* What you will do
a - In the forum excerpt, what did Dad bring out of the creamery?
b - Edit the listing from its first line through the line containing "[322, 80, 344, 96]", both ends included, so that "bird" becomes "animal" and nothing else changes. Leave the pictures out of your answer.
* begin Document text *
Dad bought a new car every ten years with cash. It was his hobby, studying the options and features for a few years before the purchase. Yes he lost money driving it off the lot. Considering it was his only "hobby" and I'm sure most of our hobbies lose money. Anyway, I think it was the year gas hit $1 and car manufactures couldn't sell cars. Car Manufacturers were trimming their inventory with 0% interest loans. Dad came home with his new car and a loan payment book. The cash he would have spent on a car he invested for a good return. First debt (and last) Dad every had.


----------



## TheLazyL (Jun 5, 2012)

Caribou said:


> ... "Oh yeah, I forgot who I was married to."


Mom's growing up years she was raised by Grandparents. The only income was a small pension that barely was enough for the grandparents, then add four grand kids on top. They were very dirt poor.

Mom tells a story about soon after her and Dad were married. They drove over to a neighboring town. Mom waited in the car as Dad went into the creamery. Dad came out with a whole case of butter, cheaper by the case! Mom never had butter growing up and asked if they could stop on the way home at her grandparents to give them a pound of butter? That is when mom realized she had married a "rich" man.

Dad was never "Rich" in the sense he was loaded with cash. But he could pinch a penny awful hard to make it stretch. "Don't spend today what you'll wish you had tomorrow."


----------
* end Document text *
* begin Listed entries *
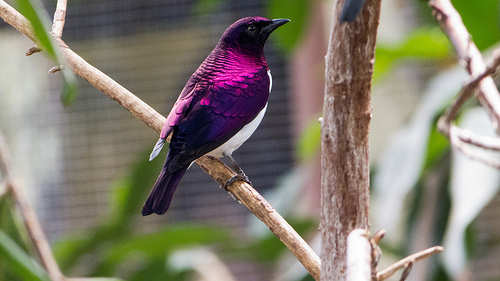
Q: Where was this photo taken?
A: Outside in the woods.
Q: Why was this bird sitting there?
A: Relaxing.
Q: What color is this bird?
A: Purple and white.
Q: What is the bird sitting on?
A: Branch.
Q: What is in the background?
A: A house.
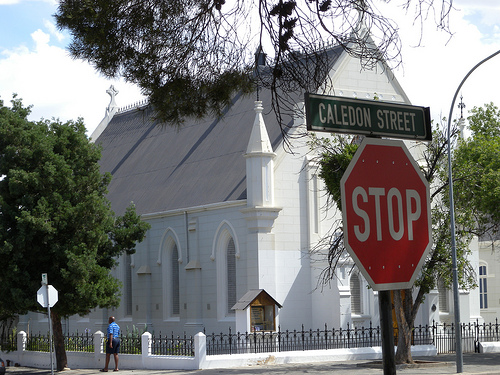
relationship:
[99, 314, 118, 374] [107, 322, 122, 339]
man wearing blue t-shirt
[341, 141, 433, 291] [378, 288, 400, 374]
sign on pole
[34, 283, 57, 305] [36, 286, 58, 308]
back side on sign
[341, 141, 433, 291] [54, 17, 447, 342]
sign by church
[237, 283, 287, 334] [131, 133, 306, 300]
board lists church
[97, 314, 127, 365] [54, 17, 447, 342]
pedestrian walks church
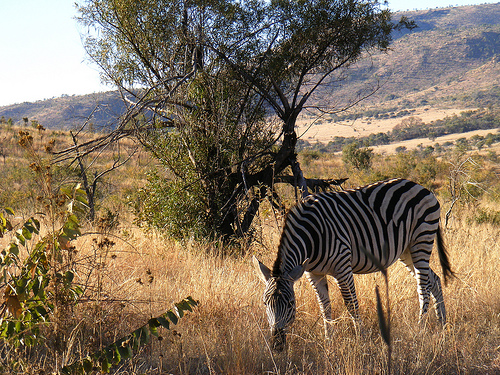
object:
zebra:
[250, 176, 461, 353]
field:
[0, 132, 500, 374]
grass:
[112, 235, 249, 312]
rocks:
[376, 66, 446, 92]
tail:
[433, 227, 463, 284]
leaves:
[37, 205, 88, 259]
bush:
[0, 188, 198, 374]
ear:
[252, 255, 276, 288]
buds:
[357, 247, 400, 374]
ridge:
[389, 2, 500, 27]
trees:
[74, 0, 421, 256]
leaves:
[182, 44, 273, 129]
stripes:
[315, 221, 390, 255]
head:
[263, 277, 294, 351]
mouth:
[269, 332, 287, 352]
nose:
[265, 328, 284, 346]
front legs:
[310, 276, 363, 345]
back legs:
[401, 245, 449, 330]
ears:
[251, 254, 307, 280]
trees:
[326, 102, 405, 117]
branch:
[201, 38, 295, 114]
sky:
[0, 2, 500, 108]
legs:
[305, 231, 446, 341]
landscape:
[0, 82, 500, 373]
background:
[0, 0, 500, 138]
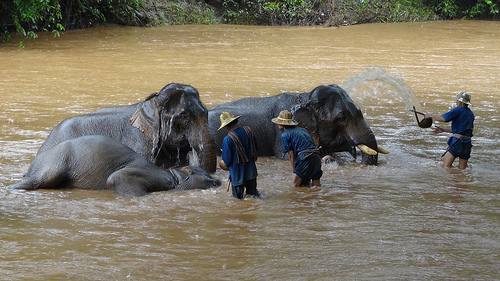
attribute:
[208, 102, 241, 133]
hat — tan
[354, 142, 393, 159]
tusks — white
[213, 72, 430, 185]
elephant — on the right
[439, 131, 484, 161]
shorts — blue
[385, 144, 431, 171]
waves — small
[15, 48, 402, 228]
elephant — wet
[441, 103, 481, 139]
shirt — blue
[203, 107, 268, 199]
man — on the right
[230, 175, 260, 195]
pants — black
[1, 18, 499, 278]
river — muddy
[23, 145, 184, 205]
elephant — on the left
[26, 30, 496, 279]
water — muddy, brown, shallow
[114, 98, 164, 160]
ear — black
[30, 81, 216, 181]
elephant — in the middle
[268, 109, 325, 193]
man — in the middle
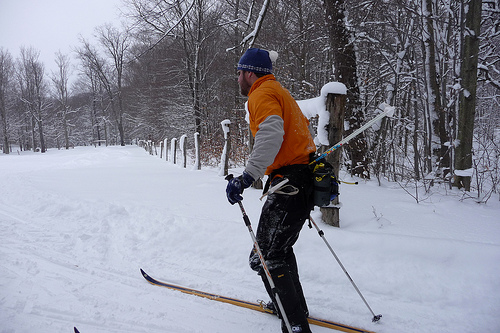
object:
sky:
[0, 1, 255, 108]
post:
[315, 82, 351, 228]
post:
[191, 131, 203, 172]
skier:
[186, 45, 370, 332]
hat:
[238, 48, 273, 77]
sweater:
[245, 77, 315, 174]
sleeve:
[242, 117, 285, 181]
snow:
[322, 80, 344, 96]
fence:
[135, 88, 347, 227]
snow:
[112, 148, 469, 313]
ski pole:
[221, 172, 300, 333]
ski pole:
[304, 210, 385, 323]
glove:
[226, 175, 254, 205]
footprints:
[124, 214, 207, 283]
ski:
[139, 261, 367, 333]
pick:
[322, 101, 407, 159]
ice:
[377, 102, 395, 123]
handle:
[259, 177, 293, 201]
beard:
[239, 74, 251, 96]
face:
[236, 65, 249, 95]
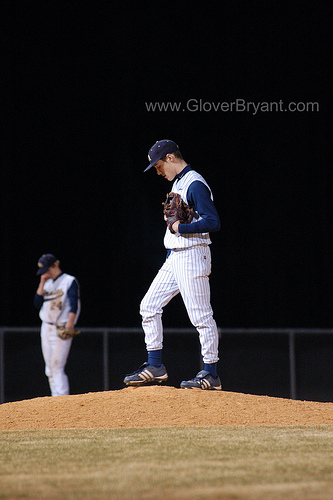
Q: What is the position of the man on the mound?
A: A pitcher.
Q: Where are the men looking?
A: They are looking down.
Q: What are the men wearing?
A: White and blue uniforms.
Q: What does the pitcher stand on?
A: A mound.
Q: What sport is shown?
A: Baseball.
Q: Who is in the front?
A: The pitcher.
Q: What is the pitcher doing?
A: Preparing to throw.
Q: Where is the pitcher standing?
A: On the mound.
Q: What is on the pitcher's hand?
A: A mitt.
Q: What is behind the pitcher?
A: A fence.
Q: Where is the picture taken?
A: Baseball diamond.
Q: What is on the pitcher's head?
A: A hat.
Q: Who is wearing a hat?
A: The baseball players.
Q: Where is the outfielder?
A: Behind the pitcher.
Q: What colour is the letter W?
A: White.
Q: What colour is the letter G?
A: White.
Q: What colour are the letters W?
A: White.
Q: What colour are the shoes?
A: Blue.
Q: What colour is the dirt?
A: Brown.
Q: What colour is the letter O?
A: White.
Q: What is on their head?
A: Cap.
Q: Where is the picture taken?
A: At the ballpark.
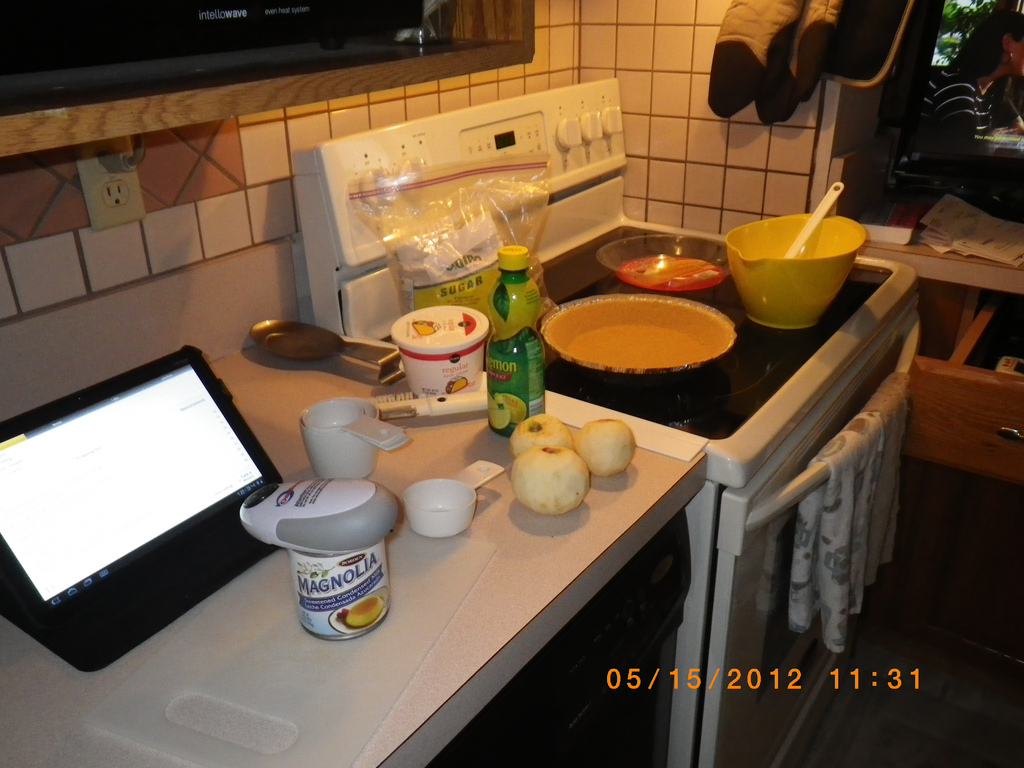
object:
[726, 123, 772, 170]
tile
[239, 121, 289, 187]
tile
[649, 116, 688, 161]
tile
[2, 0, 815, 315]
wall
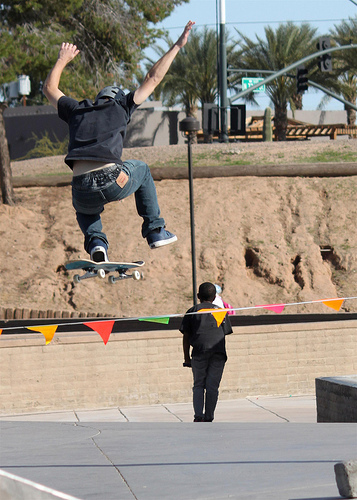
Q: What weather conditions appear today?
A: It is clear.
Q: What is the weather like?
A: It is clear.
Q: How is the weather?
A: It is clear.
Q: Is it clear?
A: Yes, it is clear.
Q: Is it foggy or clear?
A: It is clear.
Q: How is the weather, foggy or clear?
A: It is clear.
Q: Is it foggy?
A: No, it is clear.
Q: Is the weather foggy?
A: No, it is clear.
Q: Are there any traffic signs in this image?
A: Yes, there is a traffic sign.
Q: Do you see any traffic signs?
A: Yes, there is a traffic sign.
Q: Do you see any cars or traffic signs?
A: Yes, there is a traffic sign.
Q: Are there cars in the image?
A: No, there are no cars.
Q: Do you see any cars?
A: No, there are no cars.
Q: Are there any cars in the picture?
A: No, there are no cars.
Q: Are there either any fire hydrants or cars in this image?
A: No, there are no cars or fire hydrants.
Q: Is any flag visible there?
A: Yes, there is a flag.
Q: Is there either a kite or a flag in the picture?
A: Yes, there is a flag.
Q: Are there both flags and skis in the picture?
A: No, there is a flag but no skis.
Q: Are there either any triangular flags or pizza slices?
A: Yes, there is a triangular flag.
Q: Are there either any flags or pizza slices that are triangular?
A: Yes, the flag is triangular.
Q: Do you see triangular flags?
A: Yes, there is a triangular flag.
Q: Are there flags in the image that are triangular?
A: Yes, there is a flag that is triangular.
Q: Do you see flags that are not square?
A: Yes, there is a triangular flag.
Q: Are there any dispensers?
A: No, there are no dispensers.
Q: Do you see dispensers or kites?
A: No, there are no dispensers or kites.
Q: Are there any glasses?
A: No, there are no glasses.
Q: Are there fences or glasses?
A: No, there are no glasses or fences.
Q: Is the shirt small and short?
A: Yes, the shirt is small and short.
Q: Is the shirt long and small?
A: No, the shirt is small but short.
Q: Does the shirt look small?
A: Yes, the shirt is small.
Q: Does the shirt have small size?
A: Yes, the shirt is small.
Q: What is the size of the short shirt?
A: The shirt is small.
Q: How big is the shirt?
A: The shirt is small.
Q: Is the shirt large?
A: No, the shirt is small.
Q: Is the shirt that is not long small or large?
A: The shirt is small.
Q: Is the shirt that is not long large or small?
A: The shirt is small.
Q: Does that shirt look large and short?
A: No, the shirt is short but small.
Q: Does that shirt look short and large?
A: No, the shirt is short but small.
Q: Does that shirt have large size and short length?
A: No, the shirt is short but small.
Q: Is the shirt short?
A: Yes, the shirt is short.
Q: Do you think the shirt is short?
A: Yes, the shirt is short.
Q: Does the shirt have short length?
A: Yes, the shirt is short.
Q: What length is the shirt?
A: The shirt is short.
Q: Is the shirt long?
A: No, the shirt is short.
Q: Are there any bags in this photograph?
A: No, there are no bags.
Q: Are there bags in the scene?
A: No, there are no bags.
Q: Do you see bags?
A: No, there are no bags.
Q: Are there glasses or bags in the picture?
A: No, there are no bags or glasses.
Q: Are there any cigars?
A: No, there are no cigars.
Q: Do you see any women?
A: No, there are no women.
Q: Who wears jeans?
A: The boy wears jeans.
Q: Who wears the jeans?
A: The boy wears jeans.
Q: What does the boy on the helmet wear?
A: The boy wears jeans.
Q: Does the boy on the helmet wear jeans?
A: Yes, the boy wears jeans.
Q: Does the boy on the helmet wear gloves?
A: No, the boy wears jeans.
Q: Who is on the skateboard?
A: The boy is on the skateboard.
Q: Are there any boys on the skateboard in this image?
A: Yes, there is a boy on the skateboard.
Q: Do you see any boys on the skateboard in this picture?
A: Yes, there is a boy on the skateboard.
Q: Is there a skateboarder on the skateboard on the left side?
A: No, there is a boy on the skateboard.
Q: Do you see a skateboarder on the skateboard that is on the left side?
A: No, there is a boy on the skateboard.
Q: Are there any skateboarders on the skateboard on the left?
A: No, there is a boy on the skateboard.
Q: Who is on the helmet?
A: The boy is on the helmet.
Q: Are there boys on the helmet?
A: Yes, there is a boy on the helmet.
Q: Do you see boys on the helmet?
A: Yes, there is a boy on the helmet.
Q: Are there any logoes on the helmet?
A: No, there is a boy on the helmet.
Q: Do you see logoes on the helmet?
A: No, there is a boy on the helmet.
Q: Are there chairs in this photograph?
A: No, there are no chairs.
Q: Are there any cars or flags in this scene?
A: Yes, there is a flag.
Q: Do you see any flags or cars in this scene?
A: Yes, there is a flag.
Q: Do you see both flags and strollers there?
A: No, there is a flag but no strollers.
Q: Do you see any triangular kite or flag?
A: Yes, there is a triangular flag.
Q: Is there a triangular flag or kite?
A: Yes, there is a triangular flag.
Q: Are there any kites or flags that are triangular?
A: Yes, the flag is triangular.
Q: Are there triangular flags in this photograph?
A: Yes, there is a triangular flag.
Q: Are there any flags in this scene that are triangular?
A: Yes, there is a flag that is triangular.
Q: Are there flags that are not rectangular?
A: Yes, there is a triangular flag.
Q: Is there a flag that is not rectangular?
A: Yes, there is a triangular flag.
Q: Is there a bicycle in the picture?
A: No, there are no bicycles.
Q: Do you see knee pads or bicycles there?
A: No, there are no bicycles or knee pads.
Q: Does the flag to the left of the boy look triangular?
A: Yes, the flag is triangular.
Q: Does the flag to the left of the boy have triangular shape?
A: Yes, the flag is triangular.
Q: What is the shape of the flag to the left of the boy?
A: The flag is triangular.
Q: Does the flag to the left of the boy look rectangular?
A: No, the flag is triangular.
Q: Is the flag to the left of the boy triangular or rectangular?
A: The flag is triangular.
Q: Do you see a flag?
A: Yes, there is a flag.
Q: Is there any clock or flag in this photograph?
A: Yes, there is a flag.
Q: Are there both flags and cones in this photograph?
A: No, there is a flag but no cones.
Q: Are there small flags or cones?
A: Yes, there is a small flag.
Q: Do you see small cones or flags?
A: Yes, there is a small flag.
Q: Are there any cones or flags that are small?
A: Yes, the flag is small.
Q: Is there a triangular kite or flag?
A: Yes, there is a triangular flag.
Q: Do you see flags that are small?
A: Yes, there is a small flag.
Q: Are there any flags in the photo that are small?
A: Yes, there is a flag that is small.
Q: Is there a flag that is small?
A: Yes, there is a flag that is small.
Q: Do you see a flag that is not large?
A: Yes, there is a small flag.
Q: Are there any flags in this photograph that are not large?
A: Yes, there is a small flag.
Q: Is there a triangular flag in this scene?
A: Yes, there is a triangular flag.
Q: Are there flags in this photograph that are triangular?
A: Yes, there is a flag that is triangular.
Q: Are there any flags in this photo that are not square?
A: Yes, there is a triangular flag.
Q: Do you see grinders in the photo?
A: No, there are no grinders.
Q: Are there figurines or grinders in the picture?
A: No, there are no grinders or figurines.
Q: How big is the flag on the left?
A: The flag is small.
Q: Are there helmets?
A: Yes, there is a helmet.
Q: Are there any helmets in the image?
A: Yes, there is a helmet.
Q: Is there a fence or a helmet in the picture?
A: Yes, there is a helmet.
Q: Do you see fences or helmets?
A: Yes, there is a helmet.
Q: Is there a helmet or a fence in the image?
A: Yes, there is a helmet.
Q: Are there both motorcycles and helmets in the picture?
A: No, there is a helmet but no motorcycles.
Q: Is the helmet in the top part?
A: Yes, the helmet is in the top of the image.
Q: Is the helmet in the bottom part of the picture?
A: No, the helmet is in the top of the image.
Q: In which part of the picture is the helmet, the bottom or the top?
A: The helmet is in the top of the image.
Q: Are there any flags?
A: Yes, there is a flag.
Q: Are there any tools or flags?
A: Yes, there is a flag.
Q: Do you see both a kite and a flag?
A: No, there is a flag but no kites.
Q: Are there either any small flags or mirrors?
A: Yes, there is a small flag.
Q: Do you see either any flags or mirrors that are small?
A: Yes, the flag is small.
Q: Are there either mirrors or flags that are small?
A: Yes, the flag is small.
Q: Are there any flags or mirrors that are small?
A: Yes, the flag is small.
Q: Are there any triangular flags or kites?
A: Yes, there is a triangular flag.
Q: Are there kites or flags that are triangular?
A: Yes, the flag is triangular.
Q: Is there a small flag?
A: Yes, there is a small flag.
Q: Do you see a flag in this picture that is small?
A: Yes, there is a flag that is small.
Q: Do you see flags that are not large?
A: Yes, there is a small flag.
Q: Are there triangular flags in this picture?
A: Yes, there is a triangular flag.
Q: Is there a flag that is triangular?
A: Yes, there is a flag that is triangular.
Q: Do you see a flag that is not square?
A: Yes, there is a triangular flag.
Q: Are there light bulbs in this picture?
A: No, there are no light bulbs.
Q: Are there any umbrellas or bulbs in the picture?
A: No, there are no bulbs or umbrellas.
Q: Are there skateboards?
A: Yes, there is a skateboard.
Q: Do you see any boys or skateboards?
A: Yes, there is a skateboard.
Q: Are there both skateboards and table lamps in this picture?
A: No, there is a skateboard but no table lamps.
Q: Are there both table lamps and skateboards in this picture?
A: No, there is a skateboard but no table lamps.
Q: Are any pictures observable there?
A: No, there are no pictures.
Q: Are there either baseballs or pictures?
A: No, there are no pictures or baseballs.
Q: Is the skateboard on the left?
A: Yes, the skateboard is on the left of the image.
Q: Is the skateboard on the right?
A: No, the skateboard is on the left of the image.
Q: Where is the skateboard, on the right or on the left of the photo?
A: The skateboard is on the left of the image.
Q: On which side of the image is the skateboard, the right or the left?
A: The skateboard is on the left of the image.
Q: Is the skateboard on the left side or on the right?
A: The skateboard is on the left of the image.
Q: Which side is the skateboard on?
A: The skateboard is on the left of the image.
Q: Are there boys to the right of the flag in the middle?
A: Yes, there is a boy to the right of the flag.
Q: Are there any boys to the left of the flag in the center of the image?
A: No, the boy is to the right of the flag.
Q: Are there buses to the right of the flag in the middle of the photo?
A: No, there is a boy to the right of the flag.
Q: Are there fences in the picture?
A: No, there are no fences.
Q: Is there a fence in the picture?
A: No, there are no fences.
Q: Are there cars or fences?
A: No, there are no fences or cars.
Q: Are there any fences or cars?
A: No, there are no fences or cars.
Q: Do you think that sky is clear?
A: Yes, the sky is clear.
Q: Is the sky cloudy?
A: No, the sky is clear.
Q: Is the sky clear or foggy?
A: The sky is clear.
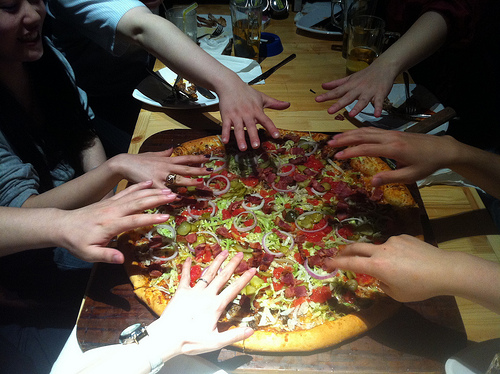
* end Listed entries *
* Solution set
a - A whole case of butter.

b -
Q: Where was this photo taken?
A: Outside in the woods.
Q: Why was this animal sitting there?
A: Relaxing.
Q: What color is this animal?
A: Purple and white.
Q: What is the animal sitting on?
A: Branch.
Q: What is in the background?
A: A house.
relationship:
[99, 314, 118, 374] [107, 322, 122, 339]
man wearing blue t-shirt
[341, 141, 433, 291] [378, 288, 400, 374]
sign on pole
[34, 283, 57, 305] [36, 286, 58, 308]
back side on sign
[341, 141, 433, 291] [54, 17, 447, 342]
sign by church
[237, 283, 287, 334] [131, 133, 306, 300]
board lists church
[97, 314, 127, 365] [54, 17, 447, 342]
pedestrian walks church
object:
zebra:
[250, 176, 461, 353]
field:
[0, 132, 500, 374]
grass:
[112, 235, 249, 312]
rocks:
[376, 66, 446, 92]
tail:
[433, 227, 463, 284]
leaves:
[37, 205, 88, 259]
bush:
[0, 188, 198, 374]
ear:
[252, 255, 276, 288]
buds:
[357, 247, 400, 374]
ridge:
[389, 2, 500, 27]
trees:
[74, 0, 421, 256]
leaves:
[182, 44, 273, 129]
stripes:
[315, 221, 390, 255]
head:
[263, 277, 294, 351]
mouth:
[269, 332, 287, 352]
nose:
[265, 328, 284, 346]
front legs:
[310, 276, 363, 345]
back legs:
[401, 245, 449, 330]
ears:
[251, 254, 307, 280]
trees:
[326, 102, 405, 117]
branch:
[201, 38, 295, 114]
sky:
[0, 2, 500, 108]
legs:
[305, 231, 446, 341]
landscape:
[0, 82, 500, 373]
background:
[0, 0, 500, 138]
attribute:
[208, 102, 241, 133]
hat — tan
[354, 142, 393, 159]
tusks — white
[213, 72, 430, 185]
elephant — on the right
[439, 131, 484, 161]
shorts — blue
[385, 144, 431, 171]
waves — small
[15, 48, 402, 228]
elephant — wet
[441, 103, 481, 139]
shirt — blue
[203, 107, 268, 199]
man — on the right
[230, 175, 260, 195]
pants — black
[1, 18, 499, 278]
river — muddy
[23, 145, 184, 205]
elephant — on the left
[26, 30, 496, 279]
water — muddy, brown, shallow
[114, 98, 164, 160]
ear — black
[30, 81, 216, 181]
elephant — in the middle
[268, 109, 325, 193]
man — in the middle
object:
sky:
[0, 1, 255, 108]
post:
[315, 82, 351, 228]
post:
[191, 131, 203, 172]
skier:
[186, 45, 370, 332]
hat:
[238, 48, 273, 77]
sweater:
[245, 77, 315, 174]
sleeve:
[242, 117, 285, 181]
snow:
[322, 80, 344, 96]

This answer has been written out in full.